GIVEN RECORDS:
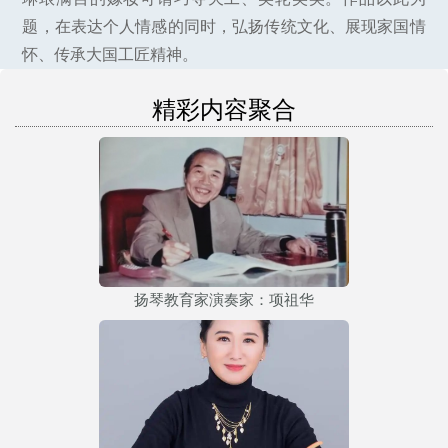
题，在表达个人情感的同时，弘扬传统文化、展现家国情
怀、传承大国工匠精神。
精彩内容聚合
扬琴教育家演奏家：项祖华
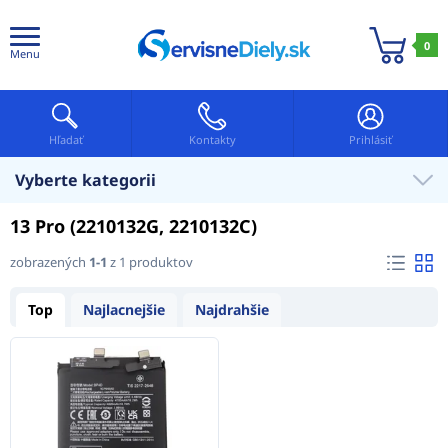
0
Menu
Hľadať
Kontakty
Prihlásiť
Vyberte kategorii
13 Pro (2210132G, 2210132C)
zobrazených
1-1
z 1 produktov
Top
Najlacnejšie
Najdrahšie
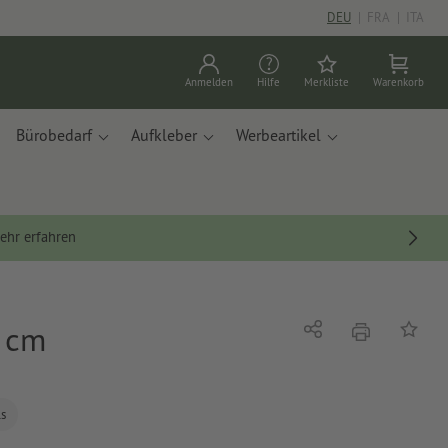
DEU
|
FRA
|
ITA
Anmelden
Hilfe
Merkliste
Warenkorb
Bürobedarf
Aufkleber
Werbeartikel
ehr erfahren
4 cm
Drucken
Teilen
Auf die
ls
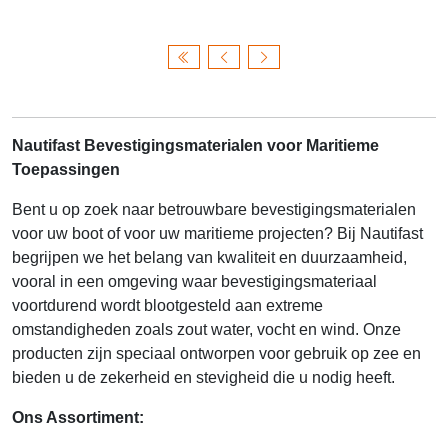
Nautifast Bevestigingsmaterialen voor Maritieme
Toepassingen
Bent u op zoek naar betrouwbare bevestigingsmaterialen
voor uw boot of voor uw maritieme projecten? Bij Nautifast
begrijpen we het belang van kwaliteit en duurzaamheid,
vooral in een omgeving waar bevestigingsmateriaal
voortdurend wordt blootgesteld aan extreme
omstandigheden zoals zout water, vocht en wind. Onze
producten zijn speciaal ontworpen voor gebruik op zee en
bieden u de zekerheid en stevigheid die u nodig heeft.
Ons Assortiment:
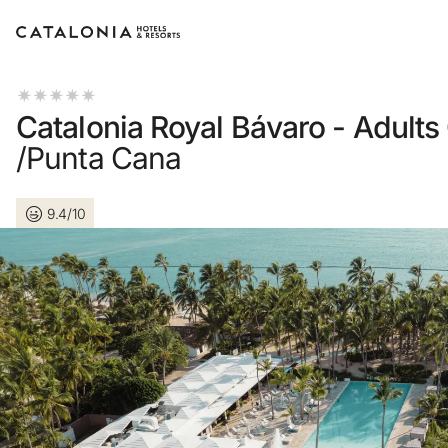
Inicia sessió al teu compte
Catalonia Royal Bávaro - Adults
/Punta Cana
9.4/10
Has oblidat la teva contrasenya?
Iniciar sessió
o utilitza una d'aquestes opcions
Entra amb Google
Inicia sessió només amb el mail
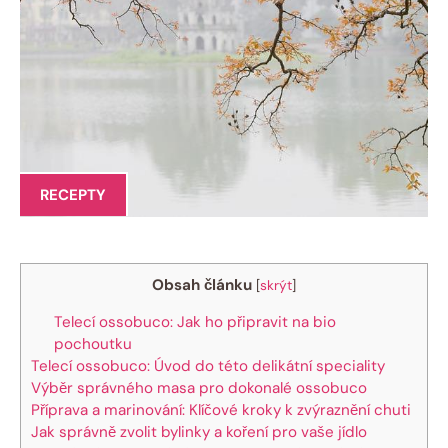
RECEPTY
Obsah článku
[
skrýt
]
Telecí ossobuco: Jak ho připravit na bio
pochoutku
Telecí ossobuco: Úvod do této delikátní speciality
Výběr správného masa pro dokonalé ossobuco
Příprava a marinování: Klíčové kroky k zvýraznění chuti
Jak správně zvolit bylinky a koření pro vaše jídlo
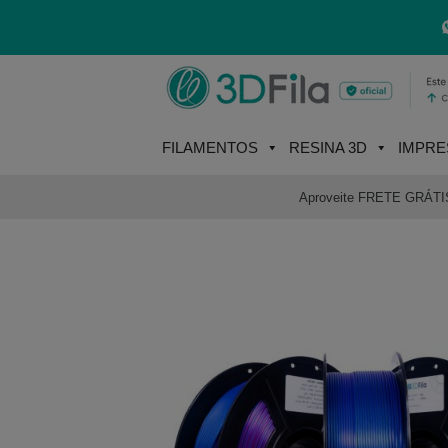
Skip
to
content
FILAMENTOS
RESINA 3D
IMPRE
Aproveite FRETE GRÁTIS e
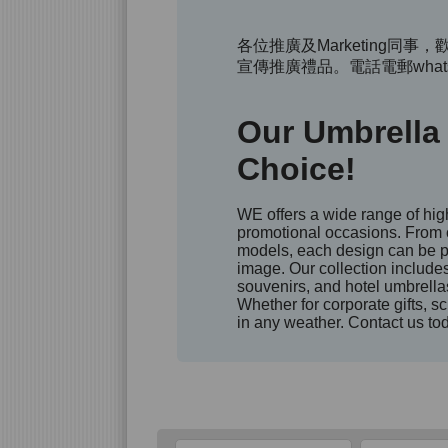
各位推廣及Marketing
宣傳推廣禮品。電話電郵what
Our Umbrella 
Choice!
WE offers a wide range of hig
promotional occasions. From 
models, each design can be p
image. Our collection includes
souvenirs, and hotel umbrellas,
Whether for corporate gifts, s
in any weather. Contact us tod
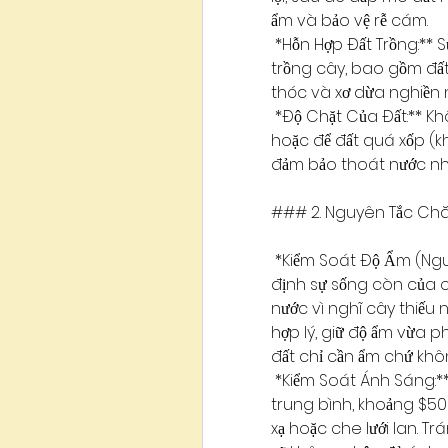
ẩm và bảo vệ rễ cám.
*Hỗn Hợp Đất Trồng:** S
trồng cây, bao gồm đất 
thóc và xơ dừa nghiền 
*Độ Chặt Của Đất:** Kh
hoặc để đất quá xốp (kh
đảm bảo thoát nước như
### 2. Nguyên Tắc Chă
*Kiểm Soát Độ Ẩm (Nguy
định sự sống còn của câ
nước vì nghĩ cây thiếu n
hợp lý, giữ độ ẩm vừa p
đất chỉ cần ẩm chứ khô
*Kiểm Soát Ánh Sáng:*
trung bình, khoảng $50\
xạ hoặc che lưới lan. T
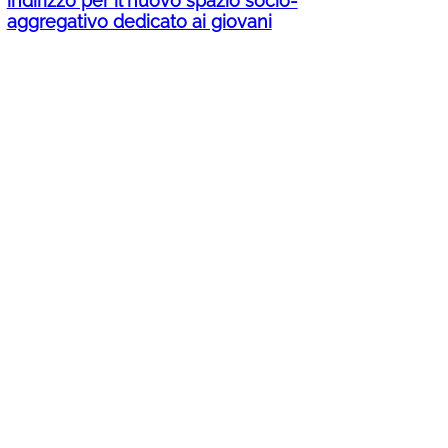
indirizzo per il nuovo spazio socio-
aggregativo dedicato ai giovani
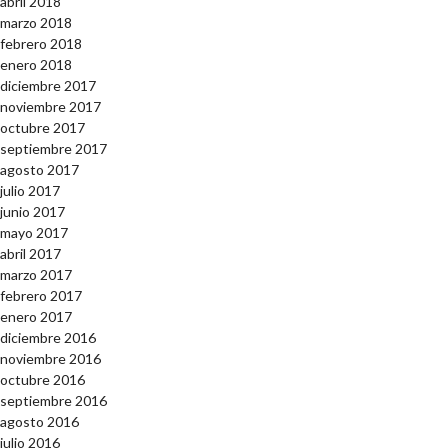
abril 2018
marzo 2018
febrero 2018
enero 2018
diciembre 2017
noviembre 2017
octubre 2017
septiembre 2017
agosto 2017
julio 2017
junio 2017
mayo 2017
abril 2017
marzo 2017
febrero 2017
enero 2017
diciembre 2016
noviembre 2016
octubre 2016
septiembre 2016
agosto 2016
julio 2016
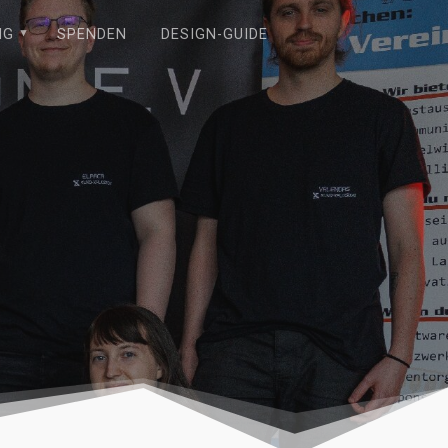
NG
SPENDEN
DESIGN-GUIDE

PROBLEM: Go to the line above that has "Werbeartikel" and copy exactly from there down to the line that has "Của Đất:** Kh", both included. Leave the pictures out.

TASK RESULT:
Werbeartikel
ehr erfahren
4 cm
Drucken
Teilen
Auf die
ls
Nautifast Bevestigingsmaterialen voor Maritieme
Toepassingen
Bent u op zoek naar betrouwbare bevestigingsmaterialen
voor uw boot of voor uw maritieme projecten? Bij Nautifast
begrijpen we het belang van kwaliteit en duurzaamheid,
vooral in een omgeving waar bevestigingsmateriaal
voortdurend wordt blootgesteld aan extreme
omstandigheden zoals zout water, vocht en wind. Onze
producten zijn speciaal ontworpen voor gebruik op zee en
bieden u de zekerheid en stevigheid die u nodig heeft.
Ons Assortiment:
Inicia sessió al teu compte
Catalonia Royal Bávaro - Adults
/Punta Cana
9.4/10
Has oblidat la teva contrasenya?
Iniciar sessió
o utilitza una d'aquestes opcions
Entra amb Google
Inicia sessió només amb el mail
RECEPTY
Obsah článku
[
skrýt
]
Telecí ossobuco: Jak ho připravit na bio
pochoutku
Telecí ossobuco: Úvod do této delikátní speciality
Výběr správného masa pro dokonalé ossobuco
Příprava a marinování: Klíčové kroky k zvýraznění chuti
Jak správně zvolit bylinky a koření pro vaše jídlo
Skip
to
content
FILAMENTOS
RESINA 3D
IMPRE
Aproveite FRETE GRÁTIS e
各位推廣及Marketing
宣傳推廣禮品。電話電郵what
Our Umbrella 
Choice!
WE offers a wide range of hig
promotional occasions. From 
models, each design can be p
image. Our collection includes
souvenirs, and hotel umbrellas,
Whether for corporate gifts, s
in any weather. Contact us tod
ẩm và bảo vệ rễ cám.
*Hỗn Hợp Đất Trồng:** S
trồng cây, bao gồm đất 
thóc và xơ dừa nghiền 
*Độ Chặt Của Đất:** Kh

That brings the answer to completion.